The U.N. chief called a major new report on human-caused global warming ‘a code red for humanity’ though a brief window exists to avoid the worst.

San Francisco's Bay Bridge under an orange sky darkened by smoke from California wildfires
San Francisco's Bay Bridge under an orange sky darkened by smoke from California wildfires (AN/Christopher Michel)

GENEVA (AN) — Some extreme climate impacts are probably unavoidable due to baked-in effects from fossil fuel burning though humanity still has a brief window to avoid some of the most dire scenarios through swift greenhouse gas reductions, the U.N.'s panel of top climate experts warned in a major new report on Monday.

The Intergovernmental Panel on Climate Change offered five likely scenarios for what would happen when the world exceeds the 2015 Paris Agreement’s goal of preventing average global temperatures from rising more than 2 degrees Celsius above pre-industrial levels, or 1.5 degrees if possible. The world has already warmed by almost 1.1 degrees, since the effects from rising emissions of carbon and other gases take decades to alter.

Each scenario shows the world crossing the 1.5 degrees threshold in the 2030s, faster than earlier predicted, due to accelerating warming, according to the IPCC report, which reviews the most recent climate research including land and ocean temperatures, emissions, extreme weather, drought, wildfires and sea level rise.

“This report is a reality check,” said report co-chair and climate scientist Valerie Masson-Delmotte of France’s Laboratory of Climate and Environment Sciences at the University of Paris-Saclay. “It has been clear for decades that the Earth’s climate is changing, and the role of human influence on the climate system is undisputed."

The report, written by more than 200 scientists and approved by 195 governments last week, is the first of three that examine how the world is mitigating and adapting to climate change. It is part of IPCC's sixth major major assessment since 1990 — and the first to examine the science behind climate change since 2013.

Drafted ahead of the next major U.N. climate summit in Glasgow, Scotland, the report emphasizes that achieving net zero global emissions by 2050 would accomplish the Paris Agreement's goals.

'Code red for humanity'

Human-caused climate change is causing severe and widespread impacts such heatwaves, drought and flooding, and those impacts will dramatically worsen at 2 degrees, the report emphasized. It found melting ice sheets and ocean warming will likely cause sea level rise of five to 10 meters that will continue into the 22nd century.

Extreme heat waves are happening five times more often, IPCC reported, and will occur 14 times as often if the 2 degree threshold is breached. Droughts that occurred once-a-decade now happen 70% more often.
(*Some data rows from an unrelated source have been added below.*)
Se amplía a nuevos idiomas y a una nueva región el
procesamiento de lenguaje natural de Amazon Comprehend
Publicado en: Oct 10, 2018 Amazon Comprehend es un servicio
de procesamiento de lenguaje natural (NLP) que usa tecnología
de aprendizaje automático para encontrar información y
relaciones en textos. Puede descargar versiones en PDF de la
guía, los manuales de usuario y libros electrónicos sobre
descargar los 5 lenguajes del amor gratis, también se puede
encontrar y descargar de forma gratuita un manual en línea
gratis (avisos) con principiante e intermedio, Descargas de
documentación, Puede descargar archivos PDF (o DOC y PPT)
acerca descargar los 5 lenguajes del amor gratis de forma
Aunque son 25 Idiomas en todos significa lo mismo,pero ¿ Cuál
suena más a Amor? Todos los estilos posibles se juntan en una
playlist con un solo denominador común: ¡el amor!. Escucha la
Many of the trends listed in the report are record-setting: oceans are heating up faster than scientists say has ever occurred in 11,000 years; glaciers are retreating at a rate not seen in at least 2,000 years; and Arctic sea ice in late summer is the thinnest it has been in at least 1,000 years.

That has led to scientists' scenarios that could involve some of the most extreme impacts such as rapid alterations in ocean circulation, collapse of ice sheets and huge losses of forestland. Still, the report adds, the worst-case scenarios could be prevented with immediate, sustained action.

The report is "a code red for humanity," said U.N. Secretary-General António Guterres.

"The alarm bells are deafening, and the evidence is irrefutable: greenhouse gas emissions from fossil fuel burning and deforestation are choking our planet and putting billions of people at immediate risk," he said. "Global heating is affecting every region on Earth, with many of the changes becoming irreversible. The internationally agreed threshold of 1.5 degrees Celsius is perilously close."